Furthermore, passing 'header=None' into pandas is a valid argument. Yet, every time I try to pass that argument from the catalog via kedro, I get an error. In fact, it's the only way to specify that you have no header (according to the documentation). Without 'header=None', the first row of data ends up becoming the names of the columns which isn't right.

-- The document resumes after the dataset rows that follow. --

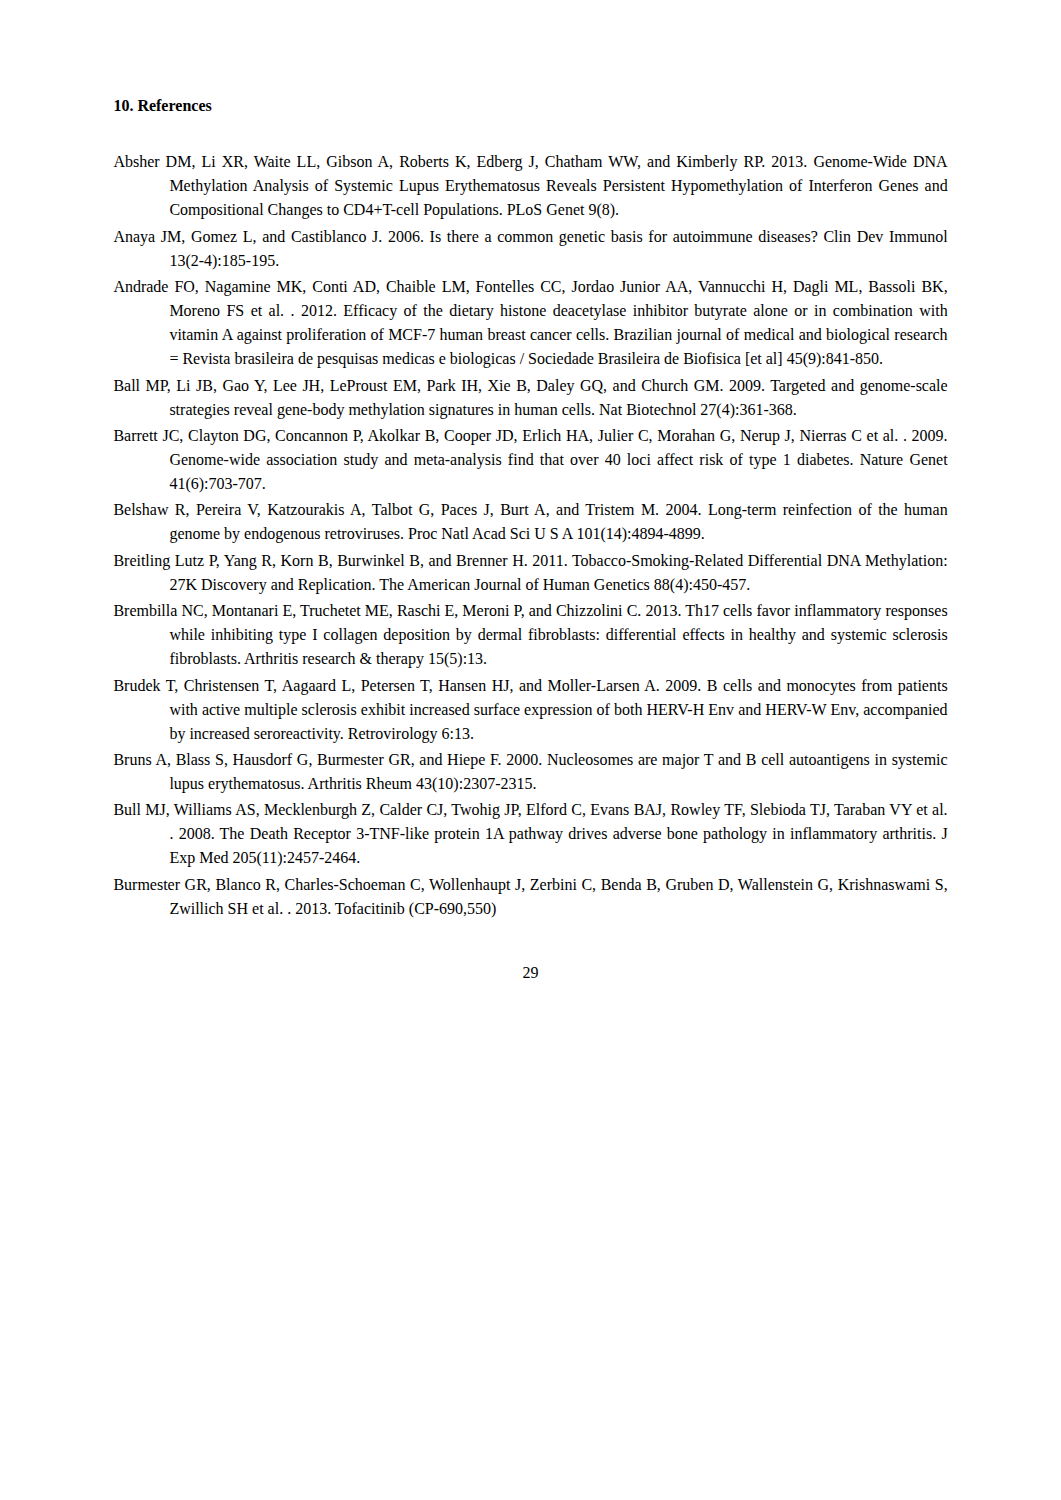10. References
Absher DM, Li XR, Waite LL, Gibson A, Roberts K, Edberg J, Chatham WW, and Kimberly RP. 2013. Genome-Wide DNA Methylation Analysis of Systemic Lupus Erythematosus Reveals Persistent Hypomethylation of Interferon Genes and Compositional Changes to CD4+T-cell Populations. PLoS Genet 9(8).
Anaya JM, Gomez L, and Castiblanco J. 2006. Is there a common genetic basis for autoimmune diseases? Clin Dev Immunol 13(2-4):185-195.
Andrade FO, Nagamine MK, Conti AD, Chaible LM, Fontelles CC, Jordao Junior AA, Vannucchi H, Dagli ML, Bassoli BK, Moreno FS et al. . 2012. Efficacy of the dietary histone deacetylase inhibitor butyrate alone or in combination with vitamin A against proliferation of MCF-7 human breast cancer cells. Brazilian journal of medical and biological research = Revista brasileira de pesquisas medicas e biologicas / Sociedade Brasileira de Biofisica [et al] 45(9):841-850.
Ball MP, Li JB, Gao Y, Lee JH, LeProust EM, Park IH, Xie B, Daley GQ, and Church GM. 2009. Targeted and genome-scale strategies reveal gene-body methylation signatures in human cells. Nat Biotechnol 27(4):361-368.
Barrett JC, Clayton DG, Concannon P, Akolkar B, Cooper JD, Erlich HA, Julier C, Morahan G, Nerup J, Nierras C et al. . 2009. Genome-wide association study and meta-analysis find that over 40 loci affect risk of type 1 diabetes. Nature Genet 41(6):703-707.
Belshaw R, Pereira V, Katzourakis A, Talbot G, Paces J, Burt A, and Tristem M. 2004. Long-term reinfection of the human genome by endogenous retroviruses. Proc Natl Acad Sci U S A 101(14):4894-4899.
Breitling Lutz P, Yang R, Korn B, Burwinkel B, and Brenner H. 2011. Tobacco-Smoking-Related Differential DNA Methylation: 27K Discovery and Replication. The American Journal of Human Genetics 88(4):450-457.
Brembilla NC, Montanari E, Truchetet ME, Raschi E, Meroni P, and Chizzolini C. 2013. Th17 cells favor inflammatory responses while inhibiting type I collagen deposition by dermal fibroblasts: differential effects in healthy and systemic sclerosis fibroblasts. Arthritis research & therapy 15(5):13.
Brudek T, Christensen T, Aagaard L, Petersen T, Hansen HJ, and Moller-Larsen A. 2009. B cells and monocytes from patients with active multiple sclerosis exhibit increased surface expression of both HERV-H Env and HERV-W Env, accompanied by increased seroreactivity. Retrovirology 6:13.
Bruns A, Blass S, Hausdorf G, Burmester GR, and Hiepe F. 2000. Nucleosomes are major T and B cell autoantigens in systemic lupus erythematosus. Arthritis Rheum 43(10):2307-2315.
Bull MJ, Williams AS, Mecklenburgh Z, Calder CJ, Twohig JP, Elford C, Evans BAJ, Rowley TF, Slebioda TJ, Taraban VY et al. . 2008. The Death Receptor 3-TNF-like protein 1A pathway drives adverse bone pathology in inflammatory arthritis. J Exp Med 205(11):2457-2464.
Burmester GR, Blanco R, Charles-Schoeman C, Wollenhaupt J, Zerbini C, Benda B, Gruben D, Wallenstein G, Krishnaswami S, Zwillich SH et al. . 2013. Tofacitinib (CP-690,550)
29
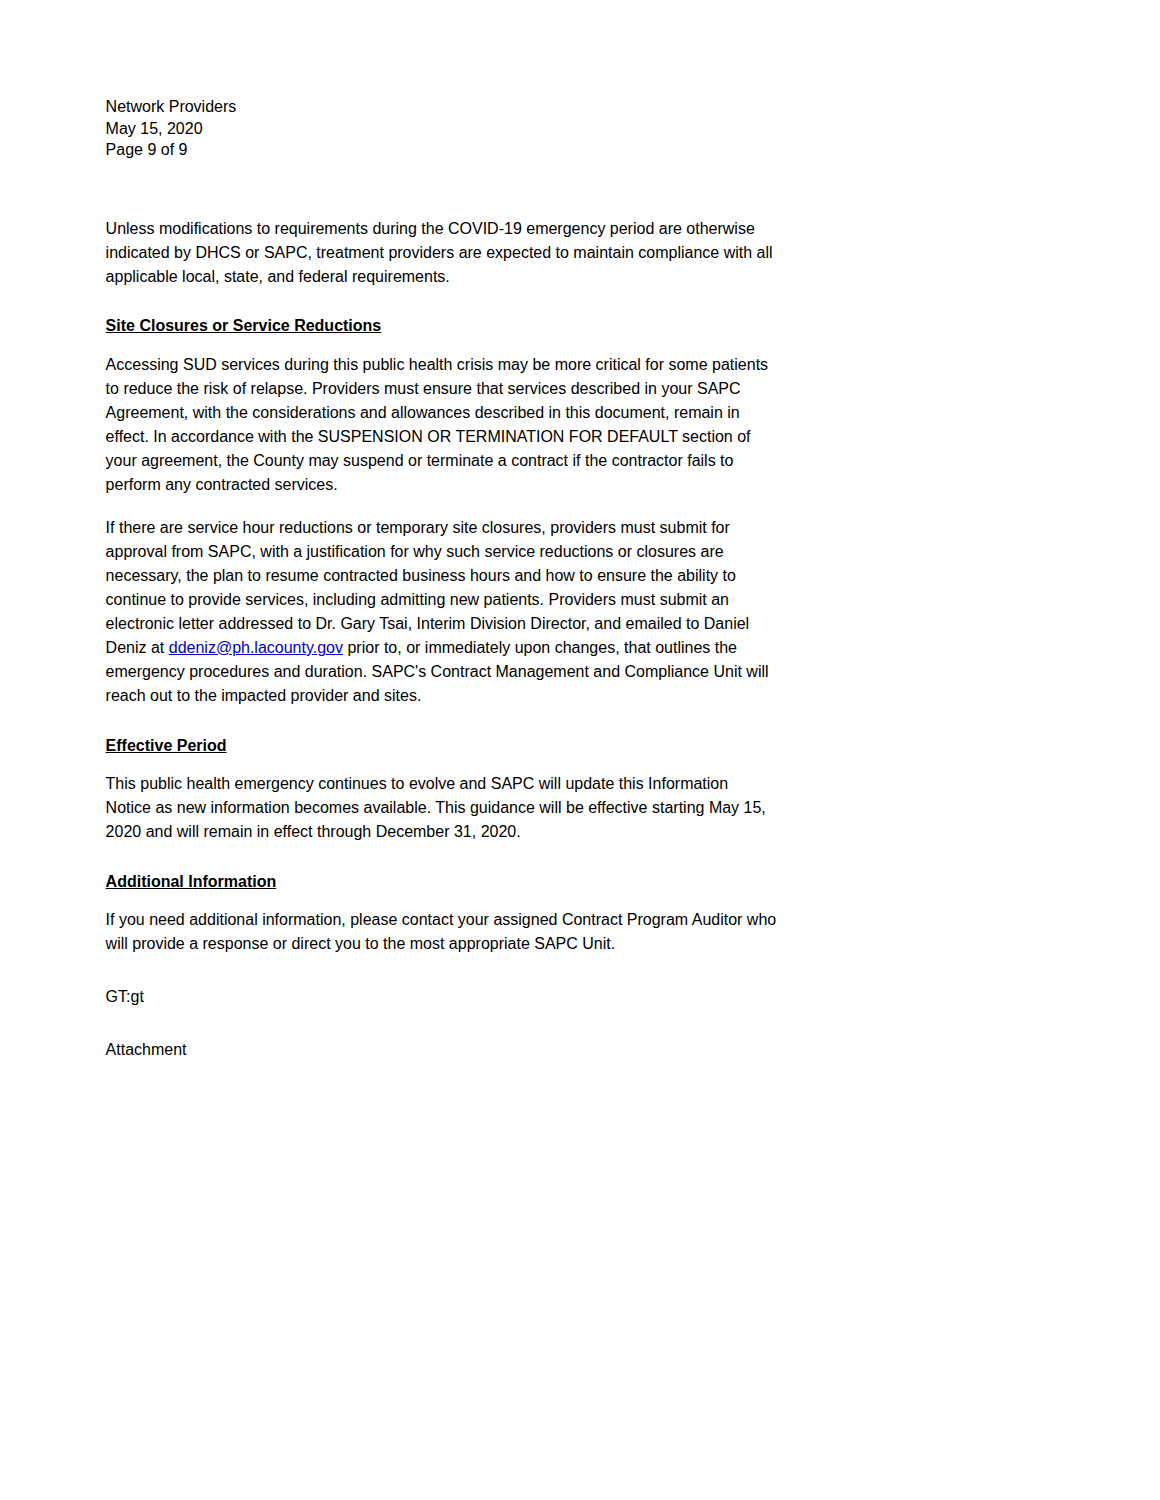Network Providers
May 15, 2020
Page 9 of 9
Unless modifications to requirements during the COVID-19 emergency period are otherwise indicated by DHCS or SAPC, treatment providers are expected to maintain compliance with all applicable local, state, and federal requirements.
Site Closures or Service Reductions
Accessing SUD services during this public health crisis may be more critical for some patients to reduce the risk of relapse. Providers must ensure that services described in your SAPC Agreement, with the considerations and allowances described in this document, remain in effect. In accordance with the SUSPENSION OR TERMINATION FOR DEFAULT section of your agreement, the County may suspend or terminate a contract if the contractor fails to perform any contracted services.
If there are service hour reductions or temporary site closures, providers must submit for approval from SAPC, with a justification for why such service reductions or closures are necessary, the plan to resume contracted business hours and how to ensure the ability to continue to provide services, including admitting new patients. Providers must submit an electronic letter addressed to Dr. Gary Tsai, Interim Division Director, and emailed to Daniel Deniz at ddeniz@ph.lacounty.gov prior to, or immediately upon changes, that outlines the emergency procedures and duration. SAPC's Contract Management and Compliance Unit will reach out to the impacted provider and sites.
Effective Period
This public health emergency continues to evolve and SAPC will update this Information Notice as new information becomes available. This guidance will be effective starting May 15, 2020 and will remain in effect through December 31, 2020.
Additional Information
If you need additional information, please contact your assigned Contract Program Auditor who will provide a response or direct you to the most appropriate SAPC Unit.
GT:gt
Attachment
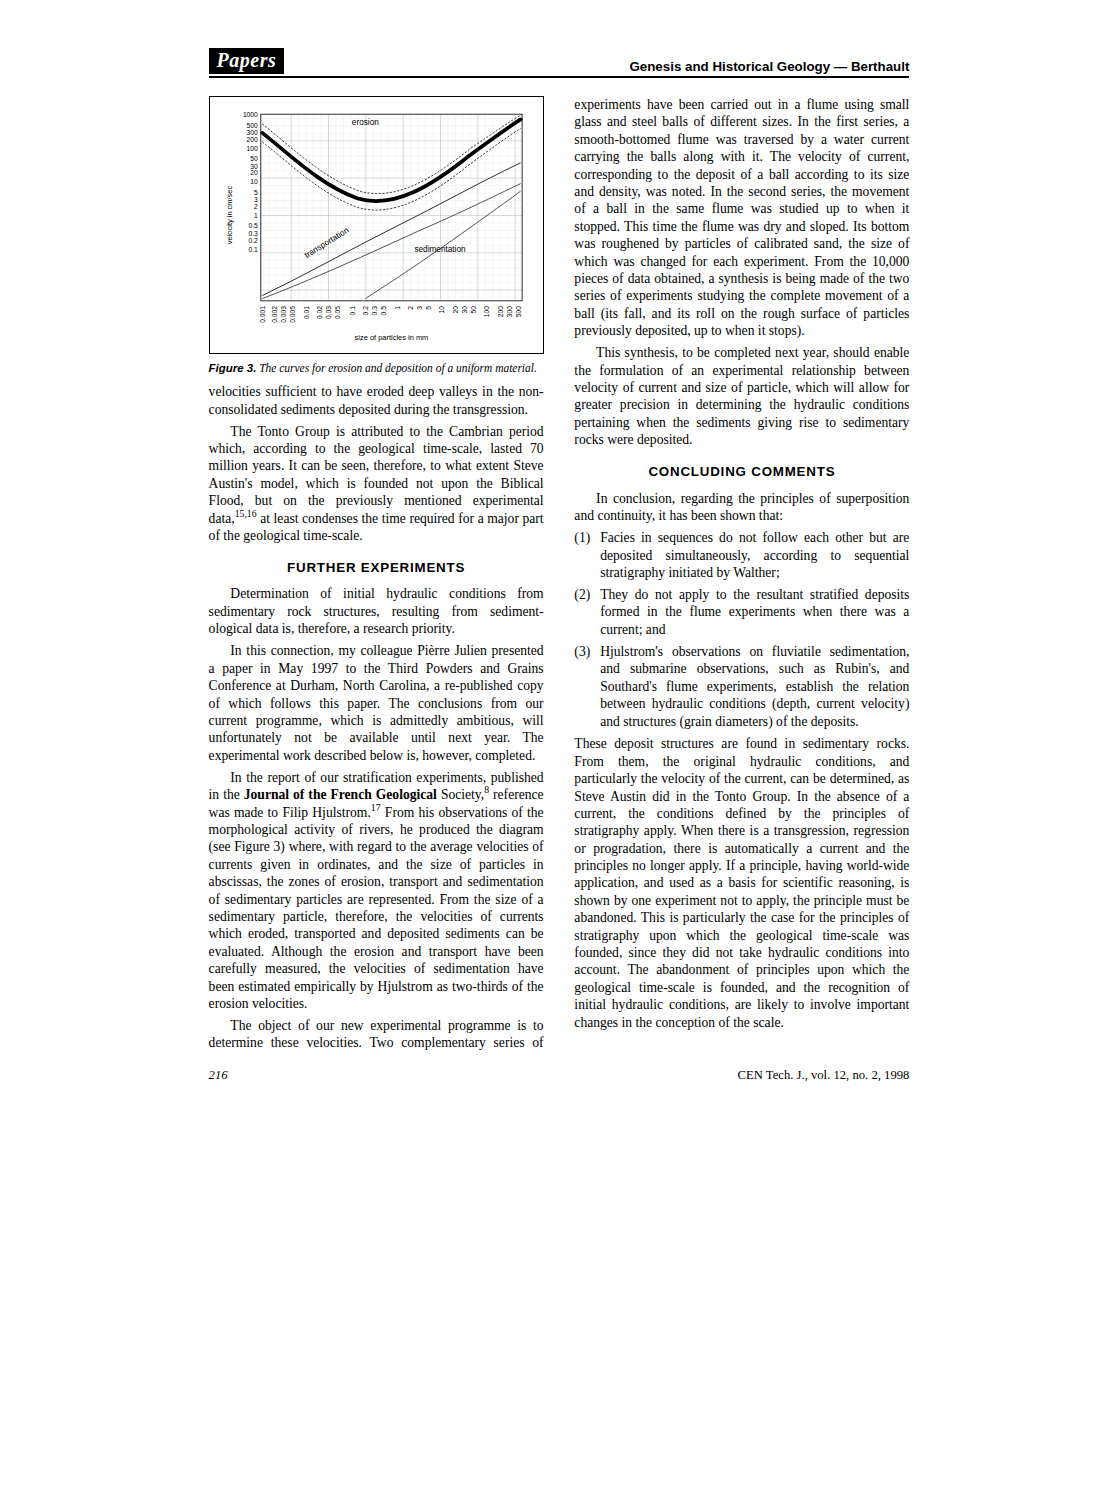Papers
Genesis and Historical Geology — Berthault
1000 500 300 200 100 50 30 20 10 5 3 2 1 0.5 0.3 0.2 0.1 velocity in cm/sec 0.001 0.002 0.003 0.005 0.01 0.02 0.03 0.05 0.1 0.2 0.3 0.5 1 2 3 5 10 20 30 50 100 200 300 500 size of particles in mm erosion transportation sedimentation
Figure 3. The curves for erosion and deposition of a uniform material.
velocities sufficient to have eroded deep valleys in the non-consolidated sediments deposited during the transgression.
The Tonto Group is attributed to the Cambrian period which, according to the geological time-scale, lasted 70 million years. It can be seen, therefore, to what extent Steve Austin's model, which is founded not upon the Biblical Flood, but on the previously mentioned experimental data,15,16 at least condenses the time required for a major part of the geological time-scale.
FURTHER EXPERIMENTS
Determination of initial hydraulic conditions from sedimentary rock structures, resulting from sediment-ological data is, therefore, a research priority.
In this connection, my colleague Pièrre Julien presented a paper in May 1997 to the Third Powders and Grains Conference at Durham, North Carolina, a re-published copy of which follows this paper. The conclusions from our current programme, which is admittedly ambitious, will unfortunately not be available until next year. The experimental work described below is, however, completed.
In the report of our stratification experiments, published in the Journal of the French Geological Society,8 reference was made to Filip Hjulstrom.17 From his observations of the morphological activity of rivers, he produced the diagram (see Figure 3) where, with regard to the average velocities of currents given in ordinates, and the size of particles in abscissas, the zones of erosion, transport and sedimentation of sedimentary particles are represented. From the size of a sedimentary particle, therefore, the velocities of currents which eroded, transported and deposited sediments can be evaluated. Although the erosion and transport have been carefully measured, the velocities of sedimentation have been estimated empirically by Hjulstrom as two-thirds of the erosion velocities.
The object of our new experimental programme is to determine these velocities. Two complementary series of experiments have been carried out in a flume using small glass and steel balls of different sizes. In the first series, a smooth-bottomed flume was traversed by a water current carrying the balls along with it. The velocity of current, corresponding to the deposit of a ball according to its size and density, was noted. In the second series, the movement of a ball in the same flume was studied up to when it stopped. This time the flume was dry and sloped. Its bottom was roughened by particles of calibrated sand, the size of which was changed for each experiment. From the 10,000 pieces of data obtained, a synthesis is being made of the two series of experiments studying the complete movement of a ball (its fall, and its roll on the rough surface of particles previously deposited, up to when it stops).
This synthesis, to be completed next year, should enable the formulation of an experimental relationship between velocity of current and size of particle, which will allow for greater precision in determining the hydraulic conditions pertaining when the sediments giving rise to sedimentary rocks were deposited.
CONCLUDING COMMENTS
In conclusion, regarding the principles of superposition and continuity, it has been shown that:
Facies in sequences do not follow each other but are deposited simultaneously, according to sequential stratigraphy initiated by Walther;
They do not apply to the resultant stratified deposits formed in the flume experiments when there was a current; and
Hjulstrom's observations on fluviatile sedimentation, and submarine observations, such as Rubin's, and Southard's flume experiments, establish the relation between hydraulic conditions (depth, current velocity) and structures (grain diameters) of the deposits.
These deposit structures are found in sedimentary rocks. From them, the original hydraulic conditions, and particularly the velocity of the current, can be determined, as Steve Austin did in the Tonto Group. In the absence of a current, the conditions defined by the principles of stratigraphy apply. When there is a transgression, regression or progradation, there is automatically a current and the principles no longer apply. If a principle, having world-wide application, and used as a basis for scientific reasoning, is shown by one experiment not to apply, the principle must be abandoned. This is particularly the case for the principles of stratigraphy upon which the geological time-scale was founded, since they did not take hydraulic conditions into account. The abandonment of principles upon which the geological time-scale is founded, and the recognition of initial hydraulic conditions, are likely to involve important changes in the conception of the scale.
216
CEN Tech. J., vol. 12, no. 2, 1998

EDIT: I tried the fs_args bit of the code above and it didn't fix the problem.

Burn1n9m4n on 29 May 2020

@Burn1n9m4n

It seems YAML does not treat "None" as Python's None.
Instead, use "null", "Null", "NULL", or simply leave it empty like this:

raw_data:
  type: pandas.CSVDataSet
  filepath: data/a_raw/raw_data.txt
  load_args:
  sep: "|"
  skiprows: 1
  header:
  names:
  encoding: "ISO-8859-1"
  quoting: 3

Reference: https://yaml.org/type/null.html

Minyus on 29 May 2020

👍4

@Minyus That fixed it! I just left them blank and it seems to have correctly addressed the issue. The output now looks as it should like this:

    0         1            2
0   DATA     123   2020-05-03

Thanks!

Burn1n9m4n on 29 May 2020

Good catch Minyus, that completely slipped by me! I'll go ahead and close this issue. Thank you for raising it @Burn1n9m4n :)

mzjp2 on 29 May 2020

@Burn1n9m4n

It seems YAML does not treat "None" as Python's None.
Instead, use "null", "Null", "NULL", or simply leave it empty like this:
raw_data:
  type: pandas.CSVDataSet
  filepath: data/a_raw/raw_data.txt
  load_args:
  sep: "|"
  skiprows: 1
  header:
  names:
  encoding: "ISO-8859-1"
  quoting: 3
Reference: https://yaml.org/type/null.html

Great catch @Minyus! I tend to get confused with yaml as well. When you take a minute to remember that yaml is a superset of JSON, for me at least, this issue makes a lot of sense.